Their aim, like the thousands of students across the country who plan to walk out of their classrooms for 17 minutes on Wednesday morning, was to put more pressure on state and federal lawmakers to tighten rules on gun ownership.

“There’s nobody in those shoes, it’s like the emptiness in our hearts from gun violence,” said Mauser, 66, of Littleton, Colorado.

The memorial, organized by Avaaz, a US-based civic organization, and the National School Walkout, organized by the activists behind the Women’s March in Washington, are part of a grass-roots movement that grew out of the killing of 17 students and staff at a Florida high school a month ago.

“I think we’re in the middle of a cultural change in the United States. The majority of Americans want a change in gun laws, and a majority of gun owners want change,” said Emma Ruby-Sachs, deputy director of Avaaz.

Many of the proposals favoured by gun control advocates, including a ban on assault-style weapons and the closing of loopholes on requiring background checks before gun purchases, are fiercely opposed by the National Rifle Association and its supporters.

The 7,000 pairs of donated footwear, arranged side by side in a trapezoid shape outside the Capitol, represent every person younger than 18 who has been killed by a firearm since the 2012 massacre at the Sandy Hook elementary school shooting in Newtown, Connecticut.

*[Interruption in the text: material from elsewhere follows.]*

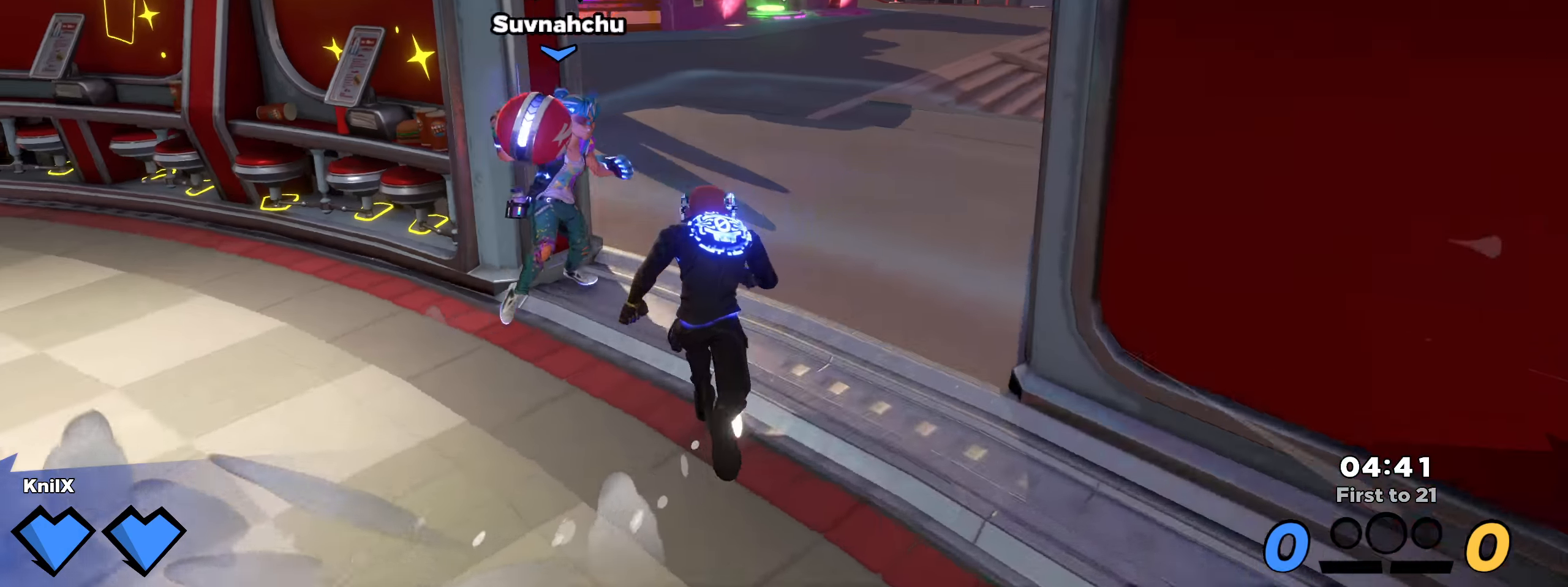
{"keys": ["a", "s"], "mouse": [], "events": [[108, "a", "up"], [183, "d", "down"], [341, "w", "up"], [383, "s", "down"], [416, "d", "up"], [433, "shift", "up"], [450, "a", "down"]]}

Actresses Susan Sarandon and Bette Midler, and talk show host Chelsea Handler were among shoe donors.

National walkout

About 1,300 people below the age of 18 are killed by gunfire in the United States every year, according to the US Centers for Disease Control and Prevention.

On Wednesday, students will again take centre stage in the political theatre over guns that has gripped the country since the Feb. 14 shooting at Marjory Stoneman Douglas High School in Parkland, Florida.

The national walkout will last 17 minutes, beginning at 10 a.m. local time, to commemorate the 17 victims who lost their lives in the Florida massacre. It was the deadliest school shooting since 20 children and six adults were shot dead at Sandy Hook more than five years ago.

The walkout has won the support of many school districts and civil rights organizations, including the American Civil Liberties Union. More than 2,500 walkouts are scheduled across the country, according to the organizer’s website, including at Marjory Stoneman and Columbine high schools.

Mauser, a retired Colorado Department of Transportation employee, has attended dozens of gun-control demonstrations since the Columbine massacre. But he has grown cautiously optimistic about the prospects for change because of the new student involvement.

“These kids, it’s their lives. They’re not going to be distracted about Russia, about other things,” Mauser said.

The shoe memorial is reminiscent of a monument on the Danube River near the Hungarian Parliament in Budapest commemorating thousands of people, including Jews, killed by fascists in the 1940s.

Many Canadian cities have marked the National Day of Remembrance and Action on Violence Against Women on Dec. 6 with similar “shoe memorials.”